*WRITTEN TASK:* The full listing should be duplicated word for word.

***

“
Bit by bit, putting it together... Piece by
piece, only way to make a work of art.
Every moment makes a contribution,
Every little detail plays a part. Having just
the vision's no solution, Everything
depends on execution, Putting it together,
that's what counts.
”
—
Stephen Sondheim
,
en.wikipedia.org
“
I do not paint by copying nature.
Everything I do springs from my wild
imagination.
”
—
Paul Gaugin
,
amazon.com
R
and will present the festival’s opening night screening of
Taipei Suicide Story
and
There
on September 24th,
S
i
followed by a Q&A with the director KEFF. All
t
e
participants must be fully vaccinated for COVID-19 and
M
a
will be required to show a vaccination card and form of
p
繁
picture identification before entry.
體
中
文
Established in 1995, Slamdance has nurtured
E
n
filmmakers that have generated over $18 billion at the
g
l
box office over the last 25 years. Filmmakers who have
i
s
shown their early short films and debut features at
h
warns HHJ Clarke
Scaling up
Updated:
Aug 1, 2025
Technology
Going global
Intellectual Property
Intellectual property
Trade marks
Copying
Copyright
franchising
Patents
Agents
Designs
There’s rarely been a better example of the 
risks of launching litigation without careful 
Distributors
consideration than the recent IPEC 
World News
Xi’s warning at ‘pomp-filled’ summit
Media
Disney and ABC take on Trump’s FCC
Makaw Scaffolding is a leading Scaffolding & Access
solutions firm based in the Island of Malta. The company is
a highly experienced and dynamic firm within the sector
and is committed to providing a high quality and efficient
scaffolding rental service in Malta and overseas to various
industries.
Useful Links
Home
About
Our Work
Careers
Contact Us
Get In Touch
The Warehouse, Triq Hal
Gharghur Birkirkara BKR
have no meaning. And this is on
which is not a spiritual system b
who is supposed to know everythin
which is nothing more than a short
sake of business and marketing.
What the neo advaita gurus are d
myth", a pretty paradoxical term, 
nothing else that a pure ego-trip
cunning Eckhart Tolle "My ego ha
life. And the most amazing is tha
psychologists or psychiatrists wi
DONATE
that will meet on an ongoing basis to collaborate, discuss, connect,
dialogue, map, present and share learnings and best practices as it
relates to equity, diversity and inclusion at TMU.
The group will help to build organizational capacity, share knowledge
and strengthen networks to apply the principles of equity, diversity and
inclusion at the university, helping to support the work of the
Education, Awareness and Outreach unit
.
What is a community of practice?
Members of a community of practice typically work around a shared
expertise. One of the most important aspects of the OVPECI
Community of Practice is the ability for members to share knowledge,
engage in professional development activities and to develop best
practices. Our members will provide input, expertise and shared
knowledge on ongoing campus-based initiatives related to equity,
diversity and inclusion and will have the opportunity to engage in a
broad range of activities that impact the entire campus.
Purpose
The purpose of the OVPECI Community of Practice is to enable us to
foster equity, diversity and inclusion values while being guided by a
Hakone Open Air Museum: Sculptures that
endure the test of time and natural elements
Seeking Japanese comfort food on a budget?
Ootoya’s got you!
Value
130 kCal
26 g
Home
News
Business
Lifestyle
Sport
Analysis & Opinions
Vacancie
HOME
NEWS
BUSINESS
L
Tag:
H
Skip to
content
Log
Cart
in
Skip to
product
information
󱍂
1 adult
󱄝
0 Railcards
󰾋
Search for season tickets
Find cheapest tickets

***

*OUTPUT OF THE TASK:*
“
Bit by bit, putting it together... Piece by
piece, only way to make a work of art.
Every moment makes a contribution,
Every little detail plays a part. Having just
the vision's no solution, Everything
depends on execution, Putting it together,
that's what counts.
”
—
Stephen Sondheim
,
en.wikipedia.org
“
I do not paint by copying nature.
Everything I do springs from my wild
imagination.
”
—
Paul Gaugin
,
amazon.com
R
and will present the festival’s opening night screening of
Taipei Suicide Story
and
There
on September 24th,
S
i
followed by a Q&A with the director KEFF. All
t
e
participants must be fully vaccinated for COVID-19 and
M
a
will be required to show a vaccination card and form of
p
繁
picture identification before entry.
體
中
文
Established in 1995, Slamdance has nurtured
E
n
filmmakers that have generated over $18 billion at the
g
l
box office over the last 25 years. Filmmakers who have
i
s
shown their early short films and debut features at
h
warns HHJ Clarke
Scaling up
Updated:
Aug 1, 2025
Technology
Going global
Intellectual Property
Intellectual property
Trade marks
Copying
Copyright
franchising
Patents
Agents
Designs
There’s rarely been a better example of the 
risks of launching litigation without careful 
Distributors
consideration than the recent IPEC 
World News
Xi’s warning at ‘pomp-filled’ summit
Media
Disney and ABC take on Trump’s FCC
Makaw Scaffolding is a leading Scaffolding & Access
solutions firm based in the Island of Malta. The company is
a highly experienced and dynamic firm within the sector
and is committed to providing a high quality and efficient
scaffolding rental service in Malta and overseas to various
industries.
Useful Links
Home
About
Our Work
Careers
Contact Us
Get In Touch
The Warehouse, Triq Hal
Gharghur Birkirkara BKR
have no meaning. And this is on
which is not a spiritual system b
who is supposed to know everythin
which is nothing more than a short
sake of business and marketing.
What the neo advaita gurus are d
myth", a pretty paradoxical term, 
nothing else that a pure ego-trip
cunning Eckhart Tolle "My ego ha
life. And the most amazing is tha
psychologists or psychiatrists wi
DONATE
that will meet on an ongoing basis to collaborate, discuss, connect,
dialogue, map, present and share learnings and best practices as it
relates to equity, diversity and inclusion at TMU.
The group will help to build organizational capacity, share knowledge
and strengthen networks to apply the principles of equity, diversity and
inclusion at the university, helping to support the work of the
Education, Awareness and Outreach unit
.
What is a community of practice?
Members of a community of practice typically work around a shared
expertise. One of the most important aspects of the OVPECI
Community of Practice is the ability for members to share knowledge,
engage in professional development activities and to develop best
practices. Our members will provide input, expertise and shared
knowledge on ongoing campus-based initiatives related to equity,
diversity and inclusion and will have the opportunity to engage in a
broad range of activities that impact the entire campus.
Purpose
The purpose of the OVPECI Community of Practice is to enable us to
foster equity, diversity and inclusion values while being guided by a
Hakone Open Air Museum: Sculptures that
endure the test of time and natural elements
Seeking Japanese comfort food on a budget?
Ootoya’s got you!
Value
130 kCal
26 g
Home
News
Business
Lifestyle
Sport
Analysis & Opinions
Vacancie
HOME
NEWS
BUSINESS
L
Tag:
H
Skip to
content
Log
Cart
in
Skip to
product
information
󱍂
1 adult
󱄝
0 Railcards
󰾋
Search for season tickets
Find cheapest tickets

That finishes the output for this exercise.